Patients with type 2 diabetes who were initially low spenders exhibit distinct subsequent long-term patterns of diabetes spending; membership in these patterns can be largely predicted with data-driven methods. These findings as well as applications of the overall approach could potentially inform the design and timing of diabetes or cost-containment interventions, such as medication adherence or interventions that enhance access to care, among patients with type 2 diabetes.
糖尿病是医疗保险支出的主要原因;预测哪些人可能费用较高对于针对干预措施至关重要。目前的方法通常侧重于综合措施、短期预测或已经是高利用者的患者,而这些患者的成本可能更难改变。因此,我们使用数据驱动的方法根据糖尿病患者在后续几年的支出模式,将医疗保险费用支付服务数据中糖尿病支出处于前 90%的患者最初归为低利用者,并使用机器学习来预测这些模式。
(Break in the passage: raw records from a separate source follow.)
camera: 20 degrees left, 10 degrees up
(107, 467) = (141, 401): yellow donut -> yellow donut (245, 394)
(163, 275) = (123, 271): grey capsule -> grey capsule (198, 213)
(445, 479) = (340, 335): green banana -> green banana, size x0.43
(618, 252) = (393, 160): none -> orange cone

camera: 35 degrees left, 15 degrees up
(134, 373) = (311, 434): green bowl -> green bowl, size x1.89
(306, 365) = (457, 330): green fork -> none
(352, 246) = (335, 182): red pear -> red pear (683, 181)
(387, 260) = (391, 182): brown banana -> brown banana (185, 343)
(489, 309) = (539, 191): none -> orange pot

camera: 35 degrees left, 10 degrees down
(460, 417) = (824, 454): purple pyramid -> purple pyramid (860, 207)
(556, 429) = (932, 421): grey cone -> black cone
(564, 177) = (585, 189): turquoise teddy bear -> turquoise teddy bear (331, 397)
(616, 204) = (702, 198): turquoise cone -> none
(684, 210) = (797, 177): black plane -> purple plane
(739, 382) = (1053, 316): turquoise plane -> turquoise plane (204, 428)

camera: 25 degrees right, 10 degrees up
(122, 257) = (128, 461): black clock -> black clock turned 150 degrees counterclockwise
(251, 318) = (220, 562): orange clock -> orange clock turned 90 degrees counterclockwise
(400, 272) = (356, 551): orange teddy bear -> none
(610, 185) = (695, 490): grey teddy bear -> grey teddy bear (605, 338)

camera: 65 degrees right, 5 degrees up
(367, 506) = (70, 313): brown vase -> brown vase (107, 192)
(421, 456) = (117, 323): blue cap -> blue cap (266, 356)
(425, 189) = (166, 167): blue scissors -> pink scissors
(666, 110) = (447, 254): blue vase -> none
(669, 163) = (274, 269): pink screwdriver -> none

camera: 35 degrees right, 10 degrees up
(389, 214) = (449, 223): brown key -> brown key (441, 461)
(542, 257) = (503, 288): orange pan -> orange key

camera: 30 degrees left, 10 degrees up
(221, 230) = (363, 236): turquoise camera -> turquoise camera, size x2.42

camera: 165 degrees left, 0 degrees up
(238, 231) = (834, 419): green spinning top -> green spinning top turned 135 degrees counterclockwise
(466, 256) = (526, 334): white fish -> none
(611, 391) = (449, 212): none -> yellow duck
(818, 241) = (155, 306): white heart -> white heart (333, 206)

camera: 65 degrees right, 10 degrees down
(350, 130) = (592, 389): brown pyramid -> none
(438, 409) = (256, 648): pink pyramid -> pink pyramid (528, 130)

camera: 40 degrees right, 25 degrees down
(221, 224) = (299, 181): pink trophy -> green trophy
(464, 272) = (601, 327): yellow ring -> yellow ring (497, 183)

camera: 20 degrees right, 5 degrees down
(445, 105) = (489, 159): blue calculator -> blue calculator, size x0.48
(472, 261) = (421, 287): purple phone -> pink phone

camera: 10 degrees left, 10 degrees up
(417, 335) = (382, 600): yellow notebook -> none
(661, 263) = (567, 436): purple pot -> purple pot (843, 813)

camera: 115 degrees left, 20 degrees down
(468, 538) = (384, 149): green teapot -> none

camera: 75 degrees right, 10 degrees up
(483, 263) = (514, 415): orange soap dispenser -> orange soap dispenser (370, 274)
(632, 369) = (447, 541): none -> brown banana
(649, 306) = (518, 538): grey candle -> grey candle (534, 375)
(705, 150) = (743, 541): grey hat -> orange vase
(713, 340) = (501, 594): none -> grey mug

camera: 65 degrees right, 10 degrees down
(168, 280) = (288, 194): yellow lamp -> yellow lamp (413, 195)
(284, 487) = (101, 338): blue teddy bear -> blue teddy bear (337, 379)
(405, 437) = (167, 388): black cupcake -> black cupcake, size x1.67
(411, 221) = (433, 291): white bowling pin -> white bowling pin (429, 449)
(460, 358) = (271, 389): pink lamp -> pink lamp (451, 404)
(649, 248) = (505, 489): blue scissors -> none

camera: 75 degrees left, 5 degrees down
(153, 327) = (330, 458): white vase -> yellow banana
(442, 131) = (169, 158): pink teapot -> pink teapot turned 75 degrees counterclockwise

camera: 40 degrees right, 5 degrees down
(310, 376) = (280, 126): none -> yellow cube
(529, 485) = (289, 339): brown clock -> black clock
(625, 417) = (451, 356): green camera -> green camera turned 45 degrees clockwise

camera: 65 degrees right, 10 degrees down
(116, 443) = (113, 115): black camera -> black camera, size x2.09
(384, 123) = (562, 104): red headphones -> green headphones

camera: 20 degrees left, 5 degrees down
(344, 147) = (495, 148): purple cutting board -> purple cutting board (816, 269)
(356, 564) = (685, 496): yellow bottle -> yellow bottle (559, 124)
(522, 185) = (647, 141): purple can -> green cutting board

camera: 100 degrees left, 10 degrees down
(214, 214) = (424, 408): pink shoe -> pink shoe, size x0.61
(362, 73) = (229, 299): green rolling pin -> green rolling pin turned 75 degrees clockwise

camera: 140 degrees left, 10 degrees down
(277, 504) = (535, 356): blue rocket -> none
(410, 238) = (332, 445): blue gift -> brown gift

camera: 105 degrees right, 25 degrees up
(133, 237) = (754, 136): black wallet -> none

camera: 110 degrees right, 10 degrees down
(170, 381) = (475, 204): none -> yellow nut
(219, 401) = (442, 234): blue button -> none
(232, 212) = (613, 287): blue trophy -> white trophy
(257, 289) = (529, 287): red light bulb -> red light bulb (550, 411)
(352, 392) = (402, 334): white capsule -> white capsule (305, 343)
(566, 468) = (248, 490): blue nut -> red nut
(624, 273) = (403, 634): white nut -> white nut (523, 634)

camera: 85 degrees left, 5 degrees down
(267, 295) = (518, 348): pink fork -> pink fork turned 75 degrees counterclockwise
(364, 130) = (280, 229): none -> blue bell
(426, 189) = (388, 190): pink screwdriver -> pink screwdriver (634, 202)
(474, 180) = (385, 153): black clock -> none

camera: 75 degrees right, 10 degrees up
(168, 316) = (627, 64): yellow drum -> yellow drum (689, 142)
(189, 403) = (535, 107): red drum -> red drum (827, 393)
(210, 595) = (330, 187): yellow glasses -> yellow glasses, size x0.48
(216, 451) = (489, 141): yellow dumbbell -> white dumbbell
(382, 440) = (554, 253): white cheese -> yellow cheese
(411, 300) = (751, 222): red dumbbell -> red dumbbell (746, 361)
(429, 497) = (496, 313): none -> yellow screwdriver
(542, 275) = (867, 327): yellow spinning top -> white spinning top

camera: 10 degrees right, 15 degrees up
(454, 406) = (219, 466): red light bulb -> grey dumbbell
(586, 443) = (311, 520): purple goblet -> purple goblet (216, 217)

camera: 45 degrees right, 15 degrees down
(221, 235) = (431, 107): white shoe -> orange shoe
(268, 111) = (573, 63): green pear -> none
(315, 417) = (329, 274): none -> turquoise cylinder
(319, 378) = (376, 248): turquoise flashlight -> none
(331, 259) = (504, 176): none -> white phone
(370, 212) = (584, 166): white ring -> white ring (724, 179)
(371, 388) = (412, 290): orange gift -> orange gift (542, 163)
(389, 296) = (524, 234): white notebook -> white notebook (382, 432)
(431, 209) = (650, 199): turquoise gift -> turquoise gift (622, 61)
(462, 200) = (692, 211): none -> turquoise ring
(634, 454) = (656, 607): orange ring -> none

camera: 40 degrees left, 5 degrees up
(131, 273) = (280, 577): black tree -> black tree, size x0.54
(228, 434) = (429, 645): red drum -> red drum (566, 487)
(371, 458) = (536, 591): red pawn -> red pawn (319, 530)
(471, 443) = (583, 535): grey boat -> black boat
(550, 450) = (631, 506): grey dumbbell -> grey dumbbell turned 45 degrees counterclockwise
我们确定了在医疗保险费用支付服务数据中,在一年的基线期内,糖尿病支出处于糖尿病护理支出的 90%以下的 2 型糖尿病受益人的特征。我们使用基于群组的轨迹建模,根据两年随访期间的糖尿病相关支出模式对患者进行分类。使用广义增强回归(一种机器学习方法),根据所有基线预测因子、糖尿病预测因子和可能通过干预改变的预测因子,对预测模型进行估计。通过 C 统计量和 5 折交叉验证来评估每个模型。
在 33789 名受益人中(基线中位数糖尿病支出:$4153),我们确定了 5 种不同的支出模式,这些模式可以进行预测;其中,68.1%的患者支出模式一致,25.3%的患者支出模式快速上升,6.6%的患者支出模式逐渐上升。预测这些组别的能力为中等(验证 C 统计量:0.63 至 0.87)。对于支出逐渐上升的患者,最重要的影响因素是年龄、保险范围的慷慨程度、先前的支出和药物依从性。
最初为低支出的 2 型糖尿病患者表现出明显的长期糖尿病支出模式;这些模式的成员身份可以通过数据驱动的方法进行预测。这些发现以及整体方法的应用有可能为 2 型糖尿病患者的糖尿病或成本控制干预措施的设计和时间安排提供信息,例如药物依从性或提高获得医疗保健机会的干预措施。